Tests on DNA taken from the man who enslaved a young girl for eight years show he was not involved in any other known crimes, police said Saturday.

'No evidence' linking kidnapper to other crimes

Tests on DNA taken from the man who enslaved a young girl for eight years show he was not involved in any other known crimes, police said Saturday.

Scores of Austrians have offered support and prayers for the girl, whose lawyer described her as “well” but unhappy about being portrayed as a victim.

Erich Zwettler of Austria’s federal criminal investigations Office said genetic material from Wolfgang Priklopil turned up no hits in a nationwide databank.

The captor died on Wednesday after throwing himself in front of a Vienna commuter train within hours of Natascha Kampusch’s dramatic escape,

The results mean that Priklopil, 44, was not wanted “anywhere in Austria in connection with a criminal offence,” Mr Zwettler told the Austria Press Agency.
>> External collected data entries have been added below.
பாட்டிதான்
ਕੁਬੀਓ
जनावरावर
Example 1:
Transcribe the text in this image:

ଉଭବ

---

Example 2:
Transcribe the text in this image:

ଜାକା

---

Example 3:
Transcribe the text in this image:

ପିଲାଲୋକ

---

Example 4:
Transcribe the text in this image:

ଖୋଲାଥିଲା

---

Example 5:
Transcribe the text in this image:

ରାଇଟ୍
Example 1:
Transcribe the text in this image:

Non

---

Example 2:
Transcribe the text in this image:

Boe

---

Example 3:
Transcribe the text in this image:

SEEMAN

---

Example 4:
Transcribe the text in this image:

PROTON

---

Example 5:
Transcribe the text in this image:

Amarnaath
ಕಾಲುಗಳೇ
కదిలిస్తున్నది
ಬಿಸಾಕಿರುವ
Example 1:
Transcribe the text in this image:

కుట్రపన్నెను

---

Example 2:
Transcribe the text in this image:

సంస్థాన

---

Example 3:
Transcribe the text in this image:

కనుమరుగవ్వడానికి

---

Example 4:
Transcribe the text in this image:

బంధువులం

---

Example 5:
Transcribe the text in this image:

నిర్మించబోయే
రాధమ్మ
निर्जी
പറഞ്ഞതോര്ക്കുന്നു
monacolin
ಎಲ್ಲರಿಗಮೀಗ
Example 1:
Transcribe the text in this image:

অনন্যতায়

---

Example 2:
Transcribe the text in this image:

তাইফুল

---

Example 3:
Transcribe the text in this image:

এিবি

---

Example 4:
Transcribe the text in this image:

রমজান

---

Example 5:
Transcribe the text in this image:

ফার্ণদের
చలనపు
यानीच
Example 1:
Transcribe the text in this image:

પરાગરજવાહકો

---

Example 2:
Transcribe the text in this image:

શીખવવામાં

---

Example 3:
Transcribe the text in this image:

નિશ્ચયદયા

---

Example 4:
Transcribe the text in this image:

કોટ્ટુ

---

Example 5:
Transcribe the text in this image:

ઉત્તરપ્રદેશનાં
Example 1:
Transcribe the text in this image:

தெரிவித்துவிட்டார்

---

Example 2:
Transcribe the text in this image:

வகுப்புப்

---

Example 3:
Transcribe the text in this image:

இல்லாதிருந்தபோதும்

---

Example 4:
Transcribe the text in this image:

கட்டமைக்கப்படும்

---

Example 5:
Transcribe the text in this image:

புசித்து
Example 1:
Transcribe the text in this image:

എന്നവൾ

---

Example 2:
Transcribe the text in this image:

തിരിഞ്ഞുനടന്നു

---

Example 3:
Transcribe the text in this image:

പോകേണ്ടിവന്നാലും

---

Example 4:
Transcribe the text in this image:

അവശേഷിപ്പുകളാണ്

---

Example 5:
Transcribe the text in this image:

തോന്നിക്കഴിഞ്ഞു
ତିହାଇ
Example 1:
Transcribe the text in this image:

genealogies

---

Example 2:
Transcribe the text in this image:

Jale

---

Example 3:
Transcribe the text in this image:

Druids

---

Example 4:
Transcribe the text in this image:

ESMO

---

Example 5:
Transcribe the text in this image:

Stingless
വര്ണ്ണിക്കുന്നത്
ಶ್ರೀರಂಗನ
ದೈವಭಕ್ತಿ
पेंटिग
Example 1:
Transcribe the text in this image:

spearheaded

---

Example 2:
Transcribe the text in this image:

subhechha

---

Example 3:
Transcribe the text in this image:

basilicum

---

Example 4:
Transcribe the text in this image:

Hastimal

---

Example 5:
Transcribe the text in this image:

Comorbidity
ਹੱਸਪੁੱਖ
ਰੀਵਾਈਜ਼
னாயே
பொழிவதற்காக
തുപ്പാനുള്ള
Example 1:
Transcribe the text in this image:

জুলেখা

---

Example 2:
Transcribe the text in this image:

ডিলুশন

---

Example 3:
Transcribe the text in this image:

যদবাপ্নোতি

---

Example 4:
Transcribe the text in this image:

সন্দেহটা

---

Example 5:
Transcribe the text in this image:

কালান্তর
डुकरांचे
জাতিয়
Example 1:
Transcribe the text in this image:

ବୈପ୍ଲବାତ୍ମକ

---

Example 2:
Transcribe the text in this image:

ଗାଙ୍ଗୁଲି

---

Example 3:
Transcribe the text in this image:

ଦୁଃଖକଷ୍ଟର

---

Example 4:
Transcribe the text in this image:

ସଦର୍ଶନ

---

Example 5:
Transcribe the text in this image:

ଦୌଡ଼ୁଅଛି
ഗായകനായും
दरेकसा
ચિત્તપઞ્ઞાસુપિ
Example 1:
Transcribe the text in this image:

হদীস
Police spokesman Gerhard Lang said that virtually rules out the possibility that Priklopil was a serial predator who preyed on other girls.

Mr Zwettler said Miss Kampusch, who continues to be kept in a secure and undisclosed location, has not asked for contact with her parents – with whom she was briefly and emotionally reunited this week – and would not be questioned again until Monday at the earliest.
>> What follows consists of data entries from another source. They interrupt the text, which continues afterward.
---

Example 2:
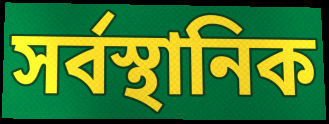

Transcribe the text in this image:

সর্বস্থানিক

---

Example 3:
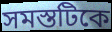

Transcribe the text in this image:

সমস্তটিকে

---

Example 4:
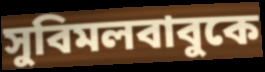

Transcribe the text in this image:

সুবিমলবাবুকে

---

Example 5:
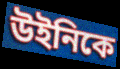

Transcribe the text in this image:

উইনিকে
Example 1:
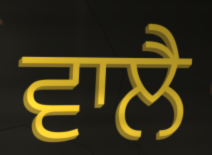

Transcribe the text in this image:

ਵਾਲੈ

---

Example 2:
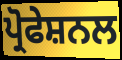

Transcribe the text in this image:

ਪ੍ਰੋਫੇਸ਼ਨਲ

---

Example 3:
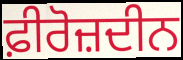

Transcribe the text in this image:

ਫ਼ੀਰੋਜ਼ਦੀਨ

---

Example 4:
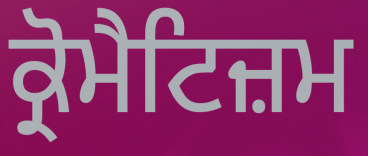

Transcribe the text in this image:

ਕ੍ਰੋਮੈਟਿਜ਼ਮ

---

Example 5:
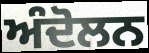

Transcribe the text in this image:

ਅੰਦੋਲਨ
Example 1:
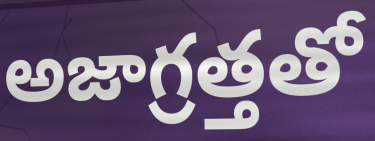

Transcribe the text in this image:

అజాగ్రత్తతో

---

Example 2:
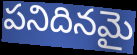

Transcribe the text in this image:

పనిదినమై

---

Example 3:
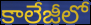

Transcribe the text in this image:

కాలేజీలో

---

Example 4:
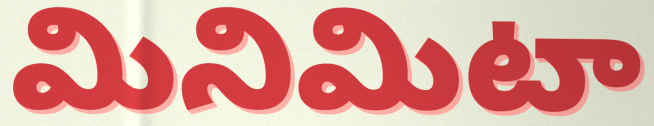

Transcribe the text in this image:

మినిమిటా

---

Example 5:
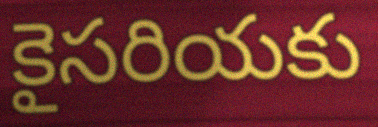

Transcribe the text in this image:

కైసరియకు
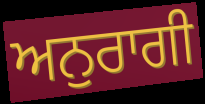
ਅਨੁਰਾਗੀ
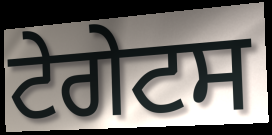
ਟੇਗੇਟਸ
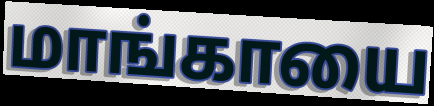
மாங்காயை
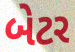
બેટર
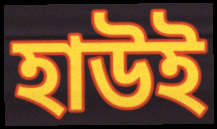
হাউই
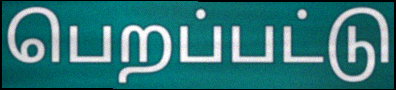
பெறப்பட்டு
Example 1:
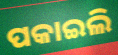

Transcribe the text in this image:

ପକାଇଲି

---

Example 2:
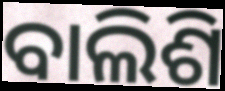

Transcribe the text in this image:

ବାଲିଶି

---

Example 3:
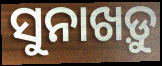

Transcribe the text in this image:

ସୁନାଖଡ଼ୁ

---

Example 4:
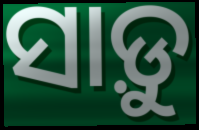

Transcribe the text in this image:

ସାଡ଼ୁ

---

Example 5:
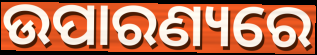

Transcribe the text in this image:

ଉପାରଣ୍ୟରେ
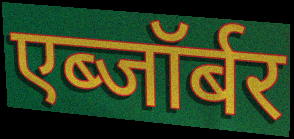
एब्जॉर्बर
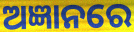
ଅଜ୍ଞାନରେ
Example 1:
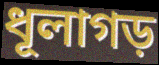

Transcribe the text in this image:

ধূলাগড়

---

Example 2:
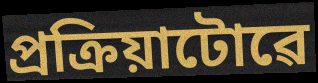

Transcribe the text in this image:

প্ৰক্ৰিয়াটোৱে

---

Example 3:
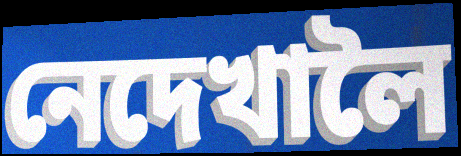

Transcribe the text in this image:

নেদেখালৈ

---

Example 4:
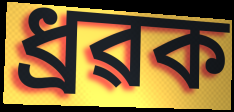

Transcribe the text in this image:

ধ্ৰৱক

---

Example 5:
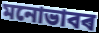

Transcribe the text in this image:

মনোভাবৰ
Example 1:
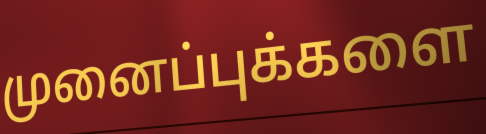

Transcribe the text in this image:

முனைப்புக்களை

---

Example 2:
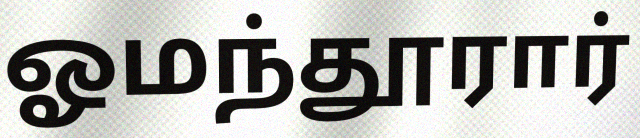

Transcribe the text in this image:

ஓமந்தூரார்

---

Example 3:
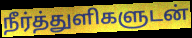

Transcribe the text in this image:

நீர்த்துளிகளுடன்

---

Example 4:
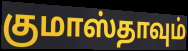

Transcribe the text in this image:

குமாஸ்தாவும்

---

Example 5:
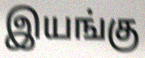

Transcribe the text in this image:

இயங்கு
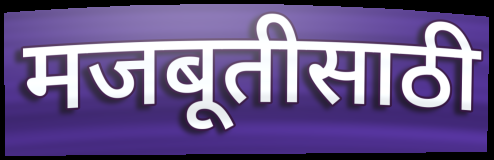
मजबूतीसाठी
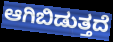
ಆಗಿಬಿಡುತ್ತದೆ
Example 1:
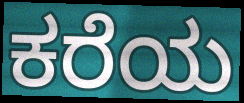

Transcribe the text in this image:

ಕರೆಯ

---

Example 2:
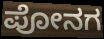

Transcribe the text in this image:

ಪೋನಗ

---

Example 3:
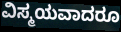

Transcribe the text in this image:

ವಿಸ್ಮಯವಾದರೂ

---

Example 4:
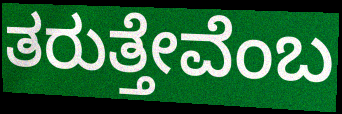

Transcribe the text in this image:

ತರುತ್ತೇವೆಂಬ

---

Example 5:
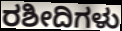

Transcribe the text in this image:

ರಶೀದಿಗಳು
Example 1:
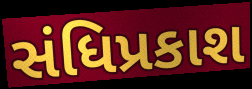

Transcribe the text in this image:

સંધિપ્રકાશ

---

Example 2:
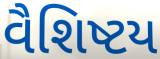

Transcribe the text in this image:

વૈશિષ્ટય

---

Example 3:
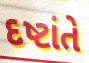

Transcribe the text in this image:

દષ્ટાંતે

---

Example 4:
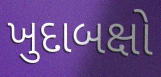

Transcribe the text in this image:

ખુદાબક્ષો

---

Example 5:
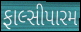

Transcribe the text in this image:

ફાલ્સીપારમ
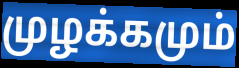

“She urgently needs a break,” he said, adding: “She needs her rest.”

Monika Pinterits, a lawyer who said she spent several hours with Miss Kampusch, told Austrian media today that the teenager was “for the moment well” and enjoying some private time reading newspapers and watching television.
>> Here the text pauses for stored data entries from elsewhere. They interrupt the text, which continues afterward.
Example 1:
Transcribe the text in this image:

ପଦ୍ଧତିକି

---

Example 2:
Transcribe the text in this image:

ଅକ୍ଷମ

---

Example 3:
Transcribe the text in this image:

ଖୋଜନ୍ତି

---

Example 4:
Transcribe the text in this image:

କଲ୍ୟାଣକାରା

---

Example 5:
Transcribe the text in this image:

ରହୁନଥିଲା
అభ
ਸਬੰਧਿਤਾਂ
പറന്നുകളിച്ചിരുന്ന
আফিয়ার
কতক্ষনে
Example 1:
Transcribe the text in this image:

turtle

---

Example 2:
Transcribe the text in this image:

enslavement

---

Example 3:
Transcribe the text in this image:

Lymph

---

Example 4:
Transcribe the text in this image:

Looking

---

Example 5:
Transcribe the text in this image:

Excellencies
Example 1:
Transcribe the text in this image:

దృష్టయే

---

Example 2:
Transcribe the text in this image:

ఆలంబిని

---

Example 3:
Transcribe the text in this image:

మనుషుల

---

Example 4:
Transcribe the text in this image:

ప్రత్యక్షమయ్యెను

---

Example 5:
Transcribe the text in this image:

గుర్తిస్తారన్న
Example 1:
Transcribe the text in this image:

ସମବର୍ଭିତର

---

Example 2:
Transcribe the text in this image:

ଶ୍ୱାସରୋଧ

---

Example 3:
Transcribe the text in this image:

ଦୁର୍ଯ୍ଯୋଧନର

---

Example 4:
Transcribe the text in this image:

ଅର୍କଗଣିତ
But Pinterits, who described Miss Kampusch as “very intelligent and very eloquent,” said she had objected to being pitied in news accounts about her.

“She is not the poor victim – she is an adult young woman,” she said.

“Natascha Kampusch expects her person and privacy to be respected.”

Miss Kampusch, now 18, was only 10 when she was abducted on her way to school on March 2, 1998.

Police said she was held in a tiny, windowless basement cell by Priklopil, a communications technician, who reportedly initially forced the girl to call him “Master".

APA claim Mr Zwettler initially also confirmed an Austrian newspaper report which said Priklopil had sexual contact with his captor, who allegedly gave details to a female police officer. Later, he backed off that statement, saying the federal police could not officially confirm the nature of the relationship.

It was also reported that Miss Kampusch wept inconsolably when she was told of her captor’s death.

Police psychologists suggested the girl may have suffered from so-called “Stockholm Syndrome,” where victims adapt to what would otherwise be insufferable situations by identifying with their captors.

It is believed Priklopil engaged in elaborate plans to build the hidden cell at least a year before the kidnapping, when he carried out extensive excavation work on his basement. He kept a small photo album of the project, the newspaper said.

Photos released by police showed a small, cluttered room with narrow concrete stairs leading down from an entrance so small it would have to be crawled through. Another photo showed a metal hatch that sealed the windowless, underground room.

Authorities said there was a bed and a toilet in the cramped space. Images on TV showed a small television in the room, which also had a sink and piles of books. Police said the woman was occasionally allowed to watch videos and may even have been schooled by her captor.

Mr Zwettler said Miss Kampusch escaped in an unguarded moment while her abductor stepped away from her to talk on his mobile phone so that he could hear better, while she was vacuuming his car just north of Vienna in the town of Strasshof.

Police continue to comb through the house and are questioning numerous people as they work to determine whether Priklopil acted alone or had any accomplices, Mr Zwettler said.

At the time of the victim’s abduction, another girl told police she had seen two men drag Natascha into a white van.